DATASET EXTRACT ->

= = =

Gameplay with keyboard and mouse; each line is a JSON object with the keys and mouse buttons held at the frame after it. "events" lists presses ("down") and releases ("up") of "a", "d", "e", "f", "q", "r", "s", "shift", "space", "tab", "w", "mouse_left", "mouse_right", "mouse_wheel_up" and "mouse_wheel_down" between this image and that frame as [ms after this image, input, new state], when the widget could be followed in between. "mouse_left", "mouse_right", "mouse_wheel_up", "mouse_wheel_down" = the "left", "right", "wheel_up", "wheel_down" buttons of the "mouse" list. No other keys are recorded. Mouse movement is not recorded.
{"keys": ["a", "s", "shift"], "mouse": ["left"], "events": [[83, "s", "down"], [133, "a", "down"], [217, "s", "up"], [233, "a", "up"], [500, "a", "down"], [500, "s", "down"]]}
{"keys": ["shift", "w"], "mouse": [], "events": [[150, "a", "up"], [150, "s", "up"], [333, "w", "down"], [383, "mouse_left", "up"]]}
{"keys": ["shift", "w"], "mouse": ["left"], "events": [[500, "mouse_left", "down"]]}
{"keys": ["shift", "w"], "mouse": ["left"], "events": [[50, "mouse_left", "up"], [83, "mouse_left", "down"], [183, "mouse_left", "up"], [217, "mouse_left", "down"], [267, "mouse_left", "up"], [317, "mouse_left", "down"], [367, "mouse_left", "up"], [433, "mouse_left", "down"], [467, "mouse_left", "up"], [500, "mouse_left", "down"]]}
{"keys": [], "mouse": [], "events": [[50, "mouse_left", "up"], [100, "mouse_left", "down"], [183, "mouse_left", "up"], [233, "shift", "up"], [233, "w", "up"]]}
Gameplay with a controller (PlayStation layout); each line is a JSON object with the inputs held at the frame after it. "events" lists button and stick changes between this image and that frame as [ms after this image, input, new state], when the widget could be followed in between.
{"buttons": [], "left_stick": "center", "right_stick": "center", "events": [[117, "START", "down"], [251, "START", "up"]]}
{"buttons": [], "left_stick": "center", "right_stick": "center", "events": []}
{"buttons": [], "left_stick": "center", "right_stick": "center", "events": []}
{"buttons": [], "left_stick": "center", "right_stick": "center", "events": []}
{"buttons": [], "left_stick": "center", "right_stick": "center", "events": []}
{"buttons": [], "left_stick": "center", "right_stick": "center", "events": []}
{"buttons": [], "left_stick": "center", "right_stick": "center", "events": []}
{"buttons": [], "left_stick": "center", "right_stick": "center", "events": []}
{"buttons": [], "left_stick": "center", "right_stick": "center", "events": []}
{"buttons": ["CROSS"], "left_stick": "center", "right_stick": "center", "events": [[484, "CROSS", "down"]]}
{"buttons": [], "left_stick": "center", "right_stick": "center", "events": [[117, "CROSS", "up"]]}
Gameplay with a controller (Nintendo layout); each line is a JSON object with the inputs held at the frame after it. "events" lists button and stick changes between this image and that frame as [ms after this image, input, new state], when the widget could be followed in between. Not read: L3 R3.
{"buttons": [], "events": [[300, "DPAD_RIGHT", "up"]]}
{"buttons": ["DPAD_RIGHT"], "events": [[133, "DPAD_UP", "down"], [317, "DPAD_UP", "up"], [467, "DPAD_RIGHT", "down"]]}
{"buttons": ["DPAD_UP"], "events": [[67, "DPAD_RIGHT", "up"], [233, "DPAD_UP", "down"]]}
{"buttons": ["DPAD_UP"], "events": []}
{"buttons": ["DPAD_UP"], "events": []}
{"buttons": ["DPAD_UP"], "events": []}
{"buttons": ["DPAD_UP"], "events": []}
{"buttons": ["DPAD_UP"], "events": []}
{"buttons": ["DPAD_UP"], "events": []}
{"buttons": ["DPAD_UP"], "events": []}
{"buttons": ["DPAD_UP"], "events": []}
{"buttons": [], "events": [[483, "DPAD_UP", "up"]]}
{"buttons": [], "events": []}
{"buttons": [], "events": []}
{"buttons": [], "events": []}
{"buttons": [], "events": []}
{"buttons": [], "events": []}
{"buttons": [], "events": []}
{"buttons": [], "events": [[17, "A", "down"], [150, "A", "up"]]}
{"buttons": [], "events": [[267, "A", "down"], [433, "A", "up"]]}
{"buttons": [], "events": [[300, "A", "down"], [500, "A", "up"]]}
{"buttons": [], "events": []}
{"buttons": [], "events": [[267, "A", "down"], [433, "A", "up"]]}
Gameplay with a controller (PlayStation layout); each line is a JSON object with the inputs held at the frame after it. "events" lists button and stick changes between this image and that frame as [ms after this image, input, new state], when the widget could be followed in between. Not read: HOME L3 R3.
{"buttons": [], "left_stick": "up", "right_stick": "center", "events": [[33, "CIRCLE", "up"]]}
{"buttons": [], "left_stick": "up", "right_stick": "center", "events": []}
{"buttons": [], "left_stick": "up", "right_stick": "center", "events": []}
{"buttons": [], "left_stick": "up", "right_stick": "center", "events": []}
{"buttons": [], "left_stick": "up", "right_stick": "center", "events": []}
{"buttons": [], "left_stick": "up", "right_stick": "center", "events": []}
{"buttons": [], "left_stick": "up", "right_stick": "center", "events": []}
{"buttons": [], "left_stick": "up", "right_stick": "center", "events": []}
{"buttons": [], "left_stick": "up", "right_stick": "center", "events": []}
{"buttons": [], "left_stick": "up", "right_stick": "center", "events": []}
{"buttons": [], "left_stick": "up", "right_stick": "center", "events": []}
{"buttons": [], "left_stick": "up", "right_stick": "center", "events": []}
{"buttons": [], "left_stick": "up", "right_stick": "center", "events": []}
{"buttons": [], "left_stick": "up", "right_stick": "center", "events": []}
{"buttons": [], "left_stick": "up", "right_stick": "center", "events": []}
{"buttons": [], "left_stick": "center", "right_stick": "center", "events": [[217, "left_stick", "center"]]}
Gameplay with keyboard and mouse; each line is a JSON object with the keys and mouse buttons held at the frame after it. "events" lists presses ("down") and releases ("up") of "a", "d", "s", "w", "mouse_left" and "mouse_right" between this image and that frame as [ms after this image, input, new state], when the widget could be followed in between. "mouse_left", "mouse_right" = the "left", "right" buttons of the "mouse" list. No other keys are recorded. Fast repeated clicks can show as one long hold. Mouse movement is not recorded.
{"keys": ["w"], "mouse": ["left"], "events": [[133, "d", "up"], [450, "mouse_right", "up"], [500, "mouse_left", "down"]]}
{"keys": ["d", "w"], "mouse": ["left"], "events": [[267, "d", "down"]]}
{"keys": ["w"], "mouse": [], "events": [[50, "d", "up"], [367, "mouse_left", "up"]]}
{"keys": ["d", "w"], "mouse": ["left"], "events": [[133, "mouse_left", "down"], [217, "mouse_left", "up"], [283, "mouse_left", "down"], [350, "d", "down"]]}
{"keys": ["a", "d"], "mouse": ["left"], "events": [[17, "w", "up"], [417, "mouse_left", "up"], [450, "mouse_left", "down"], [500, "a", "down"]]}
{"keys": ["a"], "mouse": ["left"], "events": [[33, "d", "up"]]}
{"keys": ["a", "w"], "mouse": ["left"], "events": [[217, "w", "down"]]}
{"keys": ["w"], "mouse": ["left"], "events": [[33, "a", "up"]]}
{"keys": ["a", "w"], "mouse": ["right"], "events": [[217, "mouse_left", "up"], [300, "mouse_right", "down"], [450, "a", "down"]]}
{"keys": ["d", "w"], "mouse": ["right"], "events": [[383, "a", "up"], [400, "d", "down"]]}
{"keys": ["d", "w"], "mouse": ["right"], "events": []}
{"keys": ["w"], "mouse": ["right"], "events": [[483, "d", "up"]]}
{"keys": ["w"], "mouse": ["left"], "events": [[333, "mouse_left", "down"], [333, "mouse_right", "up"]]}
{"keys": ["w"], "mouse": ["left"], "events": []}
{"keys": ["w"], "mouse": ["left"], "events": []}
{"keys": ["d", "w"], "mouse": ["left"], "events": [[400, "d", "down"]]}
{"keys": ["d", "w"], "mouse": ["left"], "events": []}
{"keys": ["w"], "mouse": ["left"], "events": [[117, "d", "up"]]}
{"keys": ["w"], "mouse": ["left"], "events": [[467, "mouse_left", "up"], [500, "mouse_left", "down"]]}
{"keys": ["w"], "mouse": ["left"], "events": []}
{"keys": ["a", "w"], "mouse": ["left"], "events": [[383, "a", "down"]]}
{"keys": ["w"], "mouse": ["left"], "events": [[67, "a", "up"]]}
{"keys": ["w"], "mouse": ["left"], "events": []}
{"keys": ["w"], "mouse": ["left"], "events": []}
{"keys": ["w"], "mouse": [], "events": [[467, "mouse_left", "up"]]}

= = =

DIRECTIONS -> Show all lines of the material in which the word "CROSS" can be found.

WRITTEN ANSWER ->
{"buttons": ["CROSS"], "left_stick": "center", "right_stick": "center", "events": [[484, "CROSS", "down"]]}
{"buttons": [], "left_stick": "center", "right_stick": "center", "events": [[117, "CROSS", "up"]]}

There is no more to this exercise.